Blurring the lines between the interior and the exterior, Zen Spaces merges with the existing landscape, filtering light in various ways within each space, filling volumes with light and shadows that transform differently at different times.

Situated on a relatively large plot, with an existing house on the southern side, the clients wanted a new house as the family had grown larger. Keeping most of the existing garden as a common area for both houses, the new home is constructed at the far northern end, with roads on 3 sides. All existing trees on the site were preserved, with the new house nestled in the free space between them.

The house is a composition of cuboid volumes with an open courtyard, built on 4 levels to accommodate three generations living together.

A subterranean level, naturally lit through a sunken courtyard, contains a large lounge, a gym, and service areas. The ground floor and the first floor feature living and dining spaces, with three bedrooms and a small lounge on each level. The second floor contains a multipurpose room that opens onto a large terrace facing north.

Every part of the house is naturally lit, with diffused indirect sunlight permeating the inner volumes. The city of Jaipur experiences 8 months of summer with temperatures exceeding 35°C, and 4 months of winter with temperatures ranging between 12-21°C.

The house features a winter deck on the southern side facing the large garden, and a linear summer section extending in front of the main living and dining spaces on the northern end. The two decks provide sheltered outdoor seating, usable throughout the year for family gatherings.

Additionally, each room opens onto its own private outdoor deck or balcony, offering individual open spaces for everyone in the house.
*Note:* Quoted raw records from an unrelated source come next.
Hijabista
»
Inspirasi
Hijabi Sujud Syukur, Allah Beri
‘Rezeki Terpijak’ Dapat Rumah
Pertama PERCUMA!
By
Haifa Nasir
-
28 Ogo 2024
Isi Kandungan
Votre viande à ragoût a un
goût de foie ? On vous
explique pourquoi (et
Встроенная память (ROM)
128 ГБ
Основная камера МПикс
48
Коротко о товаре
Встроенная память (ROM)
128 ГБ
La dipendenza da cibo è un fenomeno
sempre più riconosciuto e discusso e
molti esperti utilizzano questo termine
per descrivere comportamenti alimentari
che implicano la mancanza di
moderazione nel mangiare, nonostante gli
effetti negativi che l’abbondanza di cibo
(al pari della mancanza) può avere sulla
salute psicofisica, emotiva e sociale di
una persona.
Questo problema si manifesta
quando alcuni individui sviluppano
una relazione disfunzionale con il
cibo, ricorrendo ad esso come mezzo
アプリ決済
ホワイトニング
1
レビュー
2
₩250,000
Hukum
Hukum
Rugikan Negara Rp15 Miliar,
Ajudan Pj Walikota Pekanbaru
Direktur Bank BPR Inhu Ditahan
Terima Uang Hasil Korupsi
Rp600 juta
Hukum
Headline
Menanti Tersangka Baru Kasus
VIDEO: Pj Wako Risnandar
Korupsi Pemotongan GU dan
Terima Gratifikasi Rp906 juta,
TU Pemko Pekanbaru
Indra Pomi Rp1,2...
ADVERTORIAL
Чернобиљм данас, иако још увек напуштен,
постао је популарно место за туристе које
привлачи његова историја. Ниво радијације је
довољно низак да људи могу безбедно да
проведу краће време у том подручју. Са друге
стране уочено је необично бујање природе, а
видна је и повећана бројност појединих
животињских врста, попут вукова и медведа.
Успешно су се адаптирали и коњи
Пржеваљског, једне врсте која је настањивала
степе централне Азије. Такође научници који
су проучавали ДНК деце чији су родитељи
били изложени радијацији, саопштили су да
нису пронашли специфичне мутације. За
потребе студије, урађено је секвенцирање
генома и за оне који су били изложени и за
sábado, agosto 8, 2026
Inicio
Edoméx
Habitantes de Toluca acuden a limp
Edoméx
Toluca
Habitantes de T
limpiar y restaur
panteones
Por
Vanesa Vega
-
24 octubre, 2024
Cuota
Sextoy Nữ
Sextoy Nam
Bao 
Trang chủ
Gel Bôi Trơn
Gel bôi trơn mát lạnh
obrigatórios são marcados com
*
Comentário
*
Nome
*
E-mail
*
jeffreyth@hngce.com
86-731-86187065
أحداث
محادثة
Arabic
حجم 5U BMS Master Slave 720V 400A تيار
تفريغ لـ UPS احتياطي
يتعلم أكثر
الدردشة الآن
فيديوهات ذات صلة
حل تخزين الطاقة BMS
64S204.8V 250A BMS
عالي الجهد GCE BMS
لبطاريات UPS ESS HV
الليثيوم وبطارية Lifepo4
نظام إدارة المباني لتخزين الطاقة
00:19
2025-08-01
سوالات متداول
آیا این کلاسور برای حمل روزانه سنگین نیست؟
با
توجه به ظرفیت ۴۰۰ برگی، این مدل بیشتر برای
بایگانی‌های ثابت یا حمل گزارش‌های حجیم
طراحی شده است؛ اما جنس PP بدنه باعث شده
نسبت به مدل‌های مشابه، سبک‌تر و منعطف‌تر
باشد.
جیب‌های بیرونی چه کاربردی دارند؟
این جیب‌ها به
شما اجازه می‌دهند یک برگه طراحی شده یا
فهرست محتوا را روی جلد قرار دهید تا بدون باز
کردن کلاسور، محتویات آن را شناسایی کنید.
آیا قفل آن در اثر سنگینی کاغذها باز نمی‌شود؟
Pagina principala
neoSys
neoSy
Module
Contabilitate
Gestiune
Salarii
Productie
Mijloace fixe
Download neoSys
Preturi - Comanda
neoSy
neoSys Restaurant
These outdoor decks act as a shelter from the excessive summer heat, while keeping the interior spaces cooler. The summer decks look out towards the large garden, and the winter deck faces large trees, with each of the individual opening onto a mix of bamboo and other trees.

To reduce heat gain during the summer months, while simultaneously providing privacy and reducing noise from the main road the house fronts, a series of GFRC screens cover the east, west, and south sides, with the north side being more open. These screens reference the traditional stone architecture of Jaipur city and Rajasthan.

The house has a simple RCC structural frame, with all walls made of bricks, including systems for water recycling, rainwater harvesting, and solar water heating. The house was constructed by local labor from the vicinity, and most materials used in its construction were sourced within a 100 km radius. Every part of the house is naturally ventilated, with the courtyard contributing to passive cooling.

The interior palette is predominantly neutral in shades of grey, with accents in the form of art and furniture. 80% of the furniture was custom-made on-site by local carpenters, and is made of Indowud, an eco-friendly wood substitute made from rice husks.

In most parts of the house, the ceiling is left as exposed concrete. A small prayer room forms a focal point along the circulation spine. This room, known as a "pooja room," is a small temple within the house and an essential part of most Indian homes. As all Hindu temples have a bell at the entrance, the prayer room in the house is adorned with a series of small bells in concentric circles of diminishing height, forming a dome shape echoing the traditional temple.

There are varying degrees of transparency throughout the inner spaces, with the living, lounge, dining, outdoor, and circulation spaces seamlessly integrated. Spaces are visible to an extent allowing for a richer spatial experience, yet simultaneously private. At night, the house partially lights up, displaying its solid and perforated volumes together in a sculptural manner. The design of the house, with its courtyard, screens, indirect natural light, and complete natural ventilation, makes it extremely energy efficient.

Contextual to the site location and the climate of the region, Zen Spaces is a home offering different experiences in each of its parts, seamlessly intertwining with nature.